= Beginning of Section =

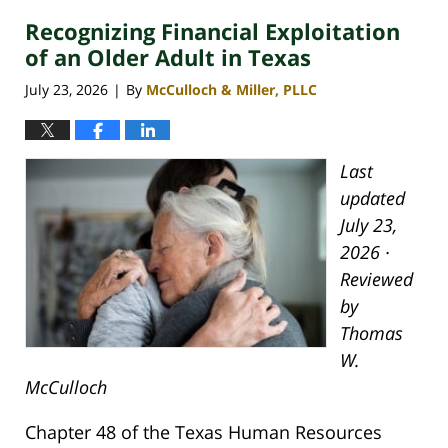
Recognizing Financial Exploitation
of an Older Adult in Texas
July 23, 2026
By
McCulloch & Miller, PLLC
|
Last
updated
July 23,
2026 ·
Reviewed
by
Thomas
W.
McCulloch
Chapter 48 of the Texas Human Resources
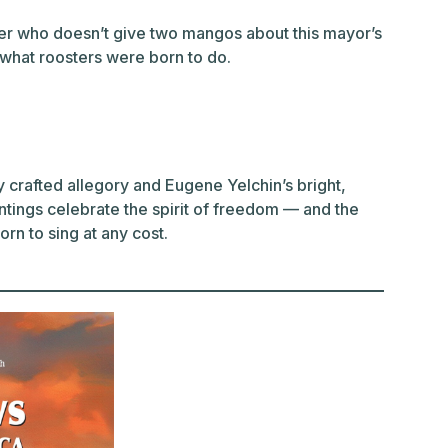
ter who doesn’t give two mangos about this mayor’s
s what roosters were born to do.
crafted allegory and Eugene Yelchin’s bright,
tings celebrate the spirit of freedom — and the
rn to sing at any cost.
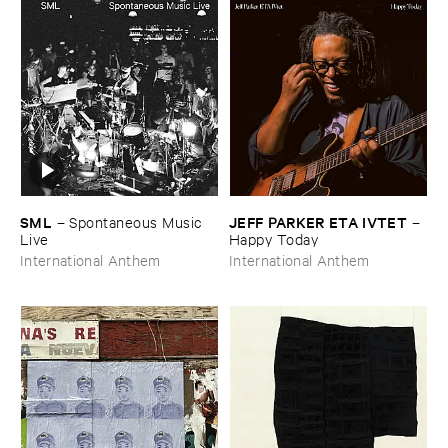
SML
JEFF ​PARKER ​ETA ​IVTET
–
Spontaneous ​Music ​
–
Live
Happy ​Today
International Anthem
International Anthem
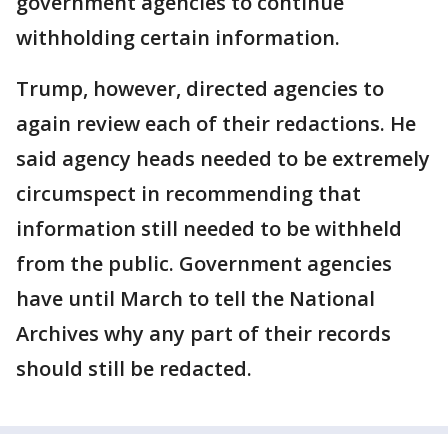
government agencies to continue
withholding certain information.
Trump, however, directed agencies to
again review each of their redactions. He
said agency heads needed to be extremely
circumspect in recommending that
information still needed to be withheld
from the public. Government agencies
have until March to tell the National
Archives why any part of their records
should still be redacted.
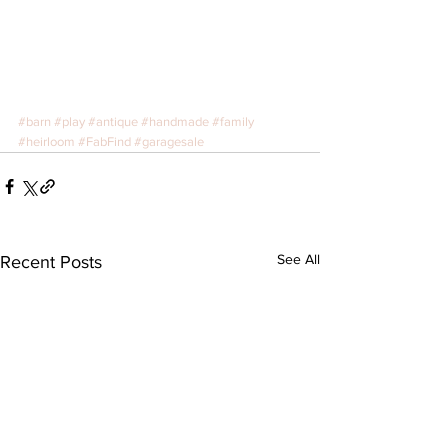
#barn
#play
#antique
#handmade
#family
#heirloom
#FabFind
#garagesale
See All
Recent Posts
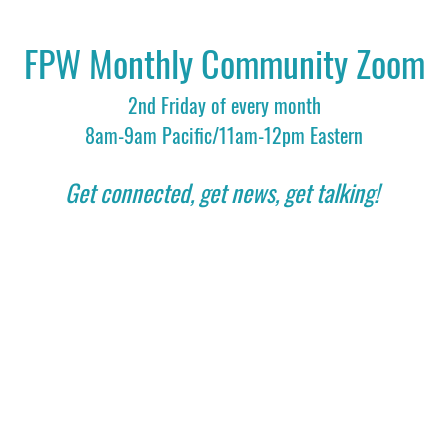
FPW Monthly Community Zoom
2nd Friday of every month
8am-9am Pacific/11am-12pm Eastern
Get connected, get news, get talking! 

= End of Section =

Please give the text read from the material above as a numbered list, one line per item and blank lines left out. Leave the pictures out of your answer.

1. Recognizing Financial Exploitation
2. of an Older Adult in Texas
3. July 23, 2026
4. By
5. McCulloch & Miller, PLLC
6. |
7. Last
8. updated
9. July 23,
10. 2026 ·
11. Reviewed
12. by
13. Thomas
14. W.
15. McCulloch
16. Chapter 48 of the Texas Human Resources
17. ter who doesn’t give two mangos about this mayor’s
18. s what roosters were born to do.
19. crafted allegory and Eugene Yelchin’s bright,
20. tings celebrate the spirit of freedom — and the
21. rn to sing at any cost.
22. SML
23. JEFF ​PARKER ​ETA ​IVTET
24. –
25. Spontaneous ​Music ​
26. –
27. Live
28. Happy ​Today
29. International Anthem
30. International Anthem
31. government agencies to continue
32. withholding certain information.
33. Trump, however, directed agencies to
34. again review each of their redactions. He
35. said agency heads needed to be extremely
36. circumspect in recommending that
37. information still needed to be withheld
38. from the public. Government agencies
39. have until March to tell the National
40. Archives why any part of their records
41. should still be redacted.
42. #barn
43. #play
44. #antique
45. #handmade
46. #family
47. #heirloom
48. #FabFind
49. #garagesale
50. See All
51. Recent Posts
52. FPW Monthly Community Zoom
53. 2nd Friday of every month
54. 8am-9am Pacific/11am-12pm Eastern
55. Get connected, get news, get talking! 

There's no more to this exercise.